Registros de dados armazenados:
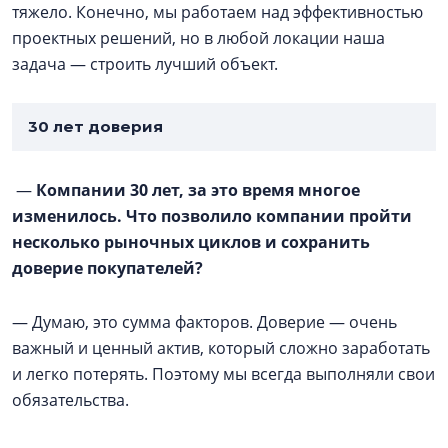
тяжело. Конечно, мы работаем над эффективностью
проектных решений, но в любой локации наша
задача — строить лучший объект.
30 лет доверия
—
Компании 30 лет, за это время многое
изменилось. Что позволило компании пройти
несколько рыночных циклов и сохранить
доверие покупателей?
— Думаю, это сумма факторов. Доверие — очень
важный и ценный актив, который сложно заработать
и легко потерять. Поэтому мы всегда выполняли свои
обязательства.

Descrição da tarefa:
Reproduza sem alterações as linhas da listagem, começando no início e terminando na linha que contém "Доверие — очень", inclusive. Por favor, não inclua as imagens na resposta.

Resposta à tarefa:
тяжело. Конечно, мы работаем над эффективностью
проектных решений, но в любой локации наша
задача — строить лучший объект.
30 лет доверия
—
Компании 30 лет, за это время многое
изменилось. Что позволило компании пройти
несколько рыночных циклов и сохранить
доверие покупателей?
— Думаю, это сумма факторов. Доверие — очень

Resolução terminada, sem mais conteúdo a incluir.